TASK:
Set down exactly the lines below between the line holding "staining of high-grade" and the line holding "an IHC photomicrograph", inclusive; no other line belongs in the answer.

Dataset entries:
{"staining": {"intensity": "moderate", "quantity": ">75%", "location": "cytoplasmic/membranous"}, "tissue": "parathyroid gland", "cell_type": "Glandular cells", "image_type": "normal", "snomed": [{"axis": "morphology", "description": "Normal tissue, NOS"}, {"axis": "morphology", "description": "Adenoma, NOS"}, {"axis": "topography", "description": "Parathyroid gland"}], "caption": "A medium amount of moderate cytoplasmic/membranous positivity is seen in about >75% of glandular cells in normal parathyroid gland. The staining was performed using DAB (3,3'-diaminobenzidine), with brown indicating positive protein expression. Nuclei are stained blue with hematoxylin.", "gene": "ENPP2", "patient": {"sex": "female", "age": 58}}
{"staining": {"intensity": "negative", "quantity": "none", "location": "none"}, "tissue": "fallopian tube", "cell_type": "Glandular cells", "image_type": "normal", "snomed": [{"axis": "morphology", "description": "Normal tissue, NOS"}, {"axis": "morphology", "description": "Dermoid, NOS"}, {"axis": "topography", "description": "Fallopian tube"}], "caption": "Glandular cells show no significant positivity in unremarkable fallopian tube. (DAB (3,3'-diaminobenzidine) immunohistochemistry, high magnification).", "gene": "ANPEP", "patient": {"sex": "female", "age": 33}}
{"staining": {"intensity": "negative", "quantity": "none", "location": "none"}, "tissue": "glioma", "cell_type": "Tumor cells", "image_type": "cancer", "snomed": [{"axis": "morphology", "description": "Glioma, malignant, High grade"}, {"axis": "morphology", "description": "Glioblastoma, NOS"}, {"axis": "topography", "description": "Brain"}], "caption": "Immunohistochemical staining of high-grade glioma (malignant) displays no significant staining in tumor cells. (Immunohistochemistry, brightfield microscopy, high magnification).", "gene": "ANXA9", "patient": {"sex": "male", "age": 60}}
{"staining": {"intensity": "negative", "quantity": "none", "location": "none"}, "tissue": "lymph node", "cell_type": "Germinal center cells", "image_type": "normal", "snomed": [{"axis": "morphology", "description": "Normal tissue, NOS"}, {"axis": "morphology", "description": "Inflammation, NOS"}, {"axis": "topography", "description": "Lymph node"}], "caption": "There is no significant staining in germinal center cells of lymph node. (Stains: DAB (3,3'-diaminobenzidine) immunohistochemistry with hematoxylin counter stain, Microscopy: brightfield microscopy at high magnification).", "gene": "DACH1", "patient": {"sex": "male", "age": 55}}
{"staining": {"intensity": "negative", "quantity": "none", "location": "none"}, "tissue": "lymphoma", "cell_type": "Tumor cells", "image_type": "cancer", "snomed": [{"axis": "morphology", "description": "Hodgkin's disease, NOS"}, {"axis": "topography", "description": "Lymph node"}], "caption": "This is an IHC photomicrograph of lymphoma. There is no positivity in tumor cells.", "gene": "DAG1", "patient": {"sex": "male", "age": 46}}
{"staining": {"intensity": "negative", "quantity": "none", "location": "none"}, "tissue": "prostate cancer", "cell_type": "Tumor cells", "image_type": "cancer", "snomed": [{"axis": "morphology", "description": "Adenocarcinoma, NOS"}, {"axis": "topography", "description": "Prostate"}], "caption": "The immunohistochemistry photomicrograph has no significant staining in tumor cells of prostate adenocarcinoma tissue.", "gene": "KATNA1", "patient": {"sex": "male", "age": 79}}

ANSWER SPACE:
{"staining": {"intensity": "negative", "quantity": "none", "location": "none"}, "tissue": "glioma", "cell_type": "Tumor cells", "image_type": "cancer", "snomed": [{"axis": "morphology", "description": "Glioma, malignant, High grade"}, {"axis": "morphology", "description": "Glioblastoma, NOS"}, {"axis": "topography", "description": "Brain"}], "caption": "Immunohistochemical staining of high-grade glioma (malignant) displays no significant staining in tumor cells. (Immunohistochemistry, brightfield microscopy, high magnification).", "gene": "ANXA9", "patient": {"sex": "male", "age": 60}}
{"staining": {"intensity": "negative", "quantity": "none", "location": "none"}, "tissue": "lymph node", "cell_type": "Germinal center cells", "image_type": "normal", "snomed": [{"axis": "morphology", "description": "Normal tissue, NOS"}, {"axis": "morphology", "description": "Inflammation, NOS"}, {"axis": "topography", "description": "Lymph node"}], "caption": "There is no significant staining in germinal center cells of lymph node. (Stains: DAB (3,3'-diaminobenzidine) immunohistochemistry with hematoxylin counter stain, Microscopy: brightfield microscopy at high magnification).", "gene": "DACH1", "patient": {"sex": "male", "age": 55}}
{"staining": {"intensity": "negative", "quantity": "none", "location": "none"}, "tissue": "lymphoma", "cell_type": "Tumor cells", "image_type": "cancer", "snomed": [{"axis": "morphology", "description": "Hodgkin's disease, NOS"}, {"axis": "topography", "description": "Lymph node"}], "caption": "This is an IHC photomicrograph of lymphoma. There is no positivity in tumor cells.", "gene": "DAG1", "patient": {"sex": "male", "age": 46}}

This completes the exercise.